May 24, 2021
In Durham, North Carolina — less than 15 miles from the University of North Carolina at Chapel Hill — a public health campaign called “Back on the Bull” has been supporting local businesses throughout the COVID-19 pandemic.
The UNC Gillings School of Global Public Health became involved when Steve Schewel, the Mayor of Durham, invited faculty members to manage a community health ambassador program with the goal of helping small businesses in Durham County reopen safely following lockdown.
To date, more than 1,000 business have taken the Back on the Bull pledge. Their shops display signs in support of the campaign, which also aims to improve health equity in Durham (called the “Bull City”).
Kurt Ribisl, PhD, Jo Anne Earp Distinguished Professor and chair of the Department of Health Behavior at the Gillings School, works with Patsy Polston, PhD, a Gillings alumna and adjunct instructor of health behavior, to supervise 10 health ambassadors. Yesenia Merino, PhD, the School’s director of inclusive excellence education and training, is a co-investigator, and Gillings students Marlyn Pulido, Hailey Mason, Joia Freeman and Elliot Krause supported the effort.
Earlier in the pandemic, the team promoted an online certification that highlights industry-specific health and safety checklists for the pandemic. Now, they are focused on increasing vaccination rates in minority populations.
“SARS-CoV-2 variants are on the rise,” Ribisl says. “We’re racing against time to get as many people vaccinated as possible. We’re also worried about clear disparities in vaccination rates. In Durham, the Black population is experiencing a very high death rate from COVID-19, and the Hispanic community makes up 13% of the population but is overrepresented with 34% of the cases. So, we’re centering our vaccination efforts on Black- and Latinx-owned businesses.”
“While vaccine supply is higher than demand, our goal is to facilitate access to vaccines within the Black and Latinx communities to decrease the gap in vaccination rates, because marginalized communities are still struggling with access,” Polston adds. “We’re sending health ambassadors out into the field to speak with business owners directly — and we were intentional about the ambassadors we hired. They are Black and Latinx, mostly from Durham, and have well-established networks, which has enhanced their ability to build the trust needed for community-engaged work.”
When a health ambassador visits a Durham business, they share educational materials, provide personal protective equipment for employees and customers, and bring other supplies — like floor stickers to mark 6-foot distances in check-out lines. So far, the team has distributed more than 30,000 face masks.
“The ambassadors have witnessed great excitement from business owners and employees.
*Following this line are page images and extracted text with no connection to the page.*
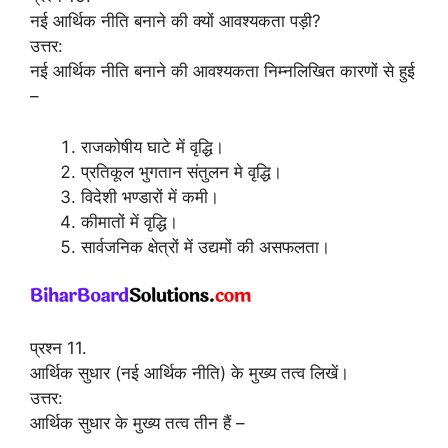
नई आर्थिक नीति बनाने की क्यों आवश्यकता पड़ी?
उत्तर:
नई आर्थिक नीति बनाने की आवश्यकता निम्नलिखित कारणों से हुई
–
राजकोषीय घाटे में वृद्धि।
प्रतिकूल भुगतान संतुलन मे वृद्धि।
विदेशी भण्डारों में कमी।
कीमातों में वृद्धि।
सार्वजनिक क्षेत्रों में उद्यमों की असफलता।
प्रश्न 11.
आर्थिक सुधार (नई आर्थिक नीति) के मुख्य तत्व लिखें।
उत्तर:
आर्थिक सुधार के मुख्य तत्व तीन हैं –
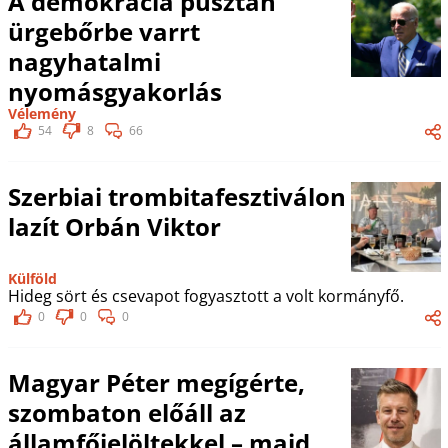
A demokrácia pusztán
ürgebőrbe varrt
nagyhatalmi
nyomásgyakorlás
Vélemény
54
8
66
Szerbiai trombitafesztiválon
lazít Orbán Viktor
Külföld
Hideg sört és csevapot fogyasztott a volt kormányfő.
0
0
0
Magyar Péter megígérte,
szombaton előáll az
államfőjelöltekkel – majd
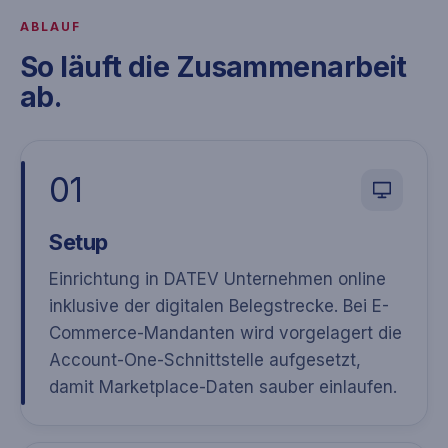
ABLAUF
So läuft die Zusammenarbeit
ab.
01
Setup
Einrichtung in DATEV Unternehmen online
inklusive der digitalen Belegstrecke. Bei E-
Commerce-Mandanten wird vorgelagert die
Account-One-Schnittstelle aufgesetzt,
damit Marketplace-Daten sauber einlaufen.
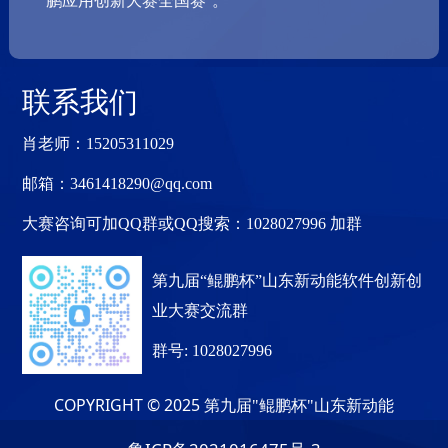
联系我们
肖老师：15205311029
邮箱：
3461418290@qq.com
大赛咨询可加QQ群或QQ搜索：1028027996 加群
第九届“鲲鹏杯”山东新动能软件创新创
业大赛交流群
群号: 1028027996
COPYRIGHT © 2025
第九届"鲲鹏杯"山东新动能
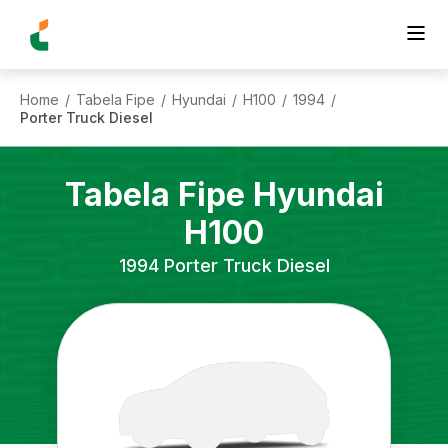
Home
Tabela Fipe
Hyundai
H100
1994
/
/
/
/
/
Porter Truck Diesel
Tabela Fipe
Hyundai
H100
1994
Porter Truck Diesel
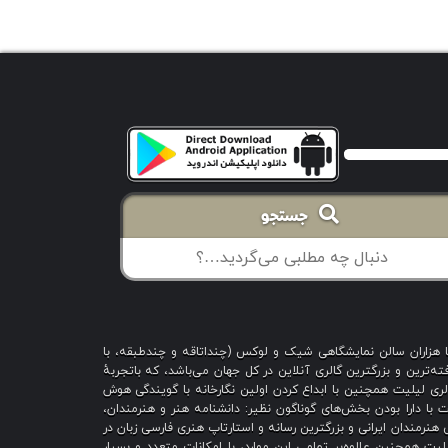
جستجو
با هزاران سالن نمایشگاهی شیک و لوکس (چنداتاقه و چندطبقه، با
ه‌ترین و بزرگترین گالری آنلاین در کل جهان می‌باشد، که باتجربهٔ
 است؛ گالری لیلیت همچنین با ابداع کردن اولین نگارخانه با گویندگی هوش
یت با دارا بودن بخش‌های گوناگون نظیر: دانشنامه هنر و هنرمندان،
هنرمندان ایرانی و بزرگترین رسانه و استارتاپ هنری فارسی زبان در
یت همچنین علاوه‌بر تمامی این موارد، با امکانات متعدد و بسیار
They’ve received warm welcomes in the establishments they visit,” Polston says. “They tell us they are proud of the work they’ve been doing, and they know they’re having an impact in their community.”
In an effort to eliminate barriers to vaccine access, Ribisl, Polston and the ambassadors are collaborating with six local groups, including the Durham County Health Department, El Centro Hispano, N.C. Central University, N.C. Specialty Hospital, Greenlight and Activate Durham. So far, the health ambassadors have scheduled close to 500 appointments for Durham County residents, 85-90% of whom identify as Black or Latinx.
Sometimes, eliminating a barrier to vaccination is a straightforward as helping a person navigate a computer to register for an appointment online.
“As a frontline worker, one woman was really concerned about taking COVID home to her family,” Polston shares. “We worked together and got her signed up then and there. What’s critical is listening to community members when they voice their concerns. We’ve facilitated a lot of discussions about the different vaccine options and met people where they were with facts and gentle support so they could make informed decisions.”
At their most recent event, the health ambassadors partnered with Compare Foods — a Latinx grocery store in Durham — to vaccinate employees on-site during the workday. While the mobile community clinic was in the parking lot, 48 more people walked up and received vaccinations.
Polston says they were drawn in by the “music, community feel and “fun energy” of the event, adding, “We made the vaccine an accessible and easy choice.”
Now, the team is in communication with other local businesses that want to host similar events. It’s become clear that — rather than inviting people to travel to large vaccination events — public health practitioners need to bring smaller events into local communities.
“The Durham County Health Department has been so helpful, despite being slammed,” Ribisl reports. “They give us reserved vaccine appointment slots and they provide the vaccine doses for pop-up events. If public health in general were better funded, our efforts wouldn’t be needed, but we’re honored to fill in as a staff-extending outreach group. What we’re struggling with now is getting enough health providers to work our events.”
“We have more vaccines than arms to put them in,” he adds. “We’re hopeful that the mayor and City Council will find additional resources to make this initiative more sustainable. What’s required now is constantly sending trusted people into the community as part of an extended vaccination campaign.”
Back on the Bull is run by the Durham Recovery and Renewal Task Force and the City of Durham. It was created by The Center for Advanced Hindsight at Duke University and McKinney, a Durham-based creative and media agency.